Meanwhile, Canada has withdrawn two appeals of anti-dumping cases related to the Commerce Department’s first two administrative reviews for mid-2017 to 2019.
“Canada continues to strongly believe that U.S. anti-dumping duties on softwood lumber are unfair, unjustified and inconsistent with U.S. law,” Global Affairs Canada spokesperson John Babcock said in a statement.
The cases focused on anti-dumping duty rates of 1.57 per cent initially, followed by 11.59 per cent levied in the past against most Canadian producers.
Kurt Niquidet, president of the BC Lumber Trade Council, said Canada is still pursuing relief from countervailing duties imposed during the first two administrative reviews.
He rejected the Trump administration’s decision to connect wood products with national security.
“The whole premise of the Section 232 investigation is that somehow lumber imports or forest products imports are a threat to national security, and we just find that is, frankly, absurd,” Mr.

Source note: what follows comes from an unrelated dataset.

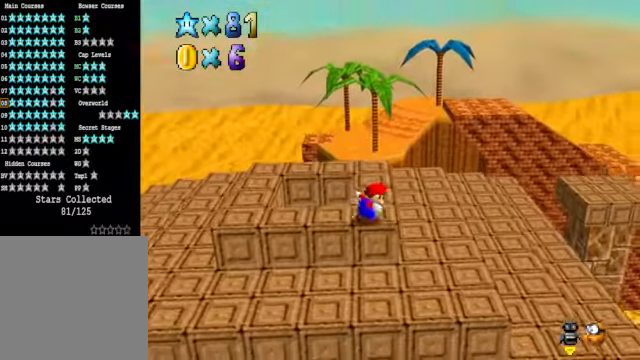
{"buttons": [], "left_stick": "up-right", "right_stick": "center", "events": [[100, "left_stick", "up"], [267, "A", "down"], [334, "A", "up"], [434, "left_stick", "up-right"]]}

Niquidet said in an interview.
In the wake of timber constraints in Canada, especially in B.C., Canadian sawmills have seen their market share of U.S. lumber consumption steadily erode over the past nine years.
Canadian softwood recently accounted for an estimated 24 per cent of American lumber requirements, compared with nearly 33 per cent in 2016, according to Statistics Canada data.
Over the past dozen years, Canadian-based companies have increased their presence in U.S. forests, where their production is exempted from duties.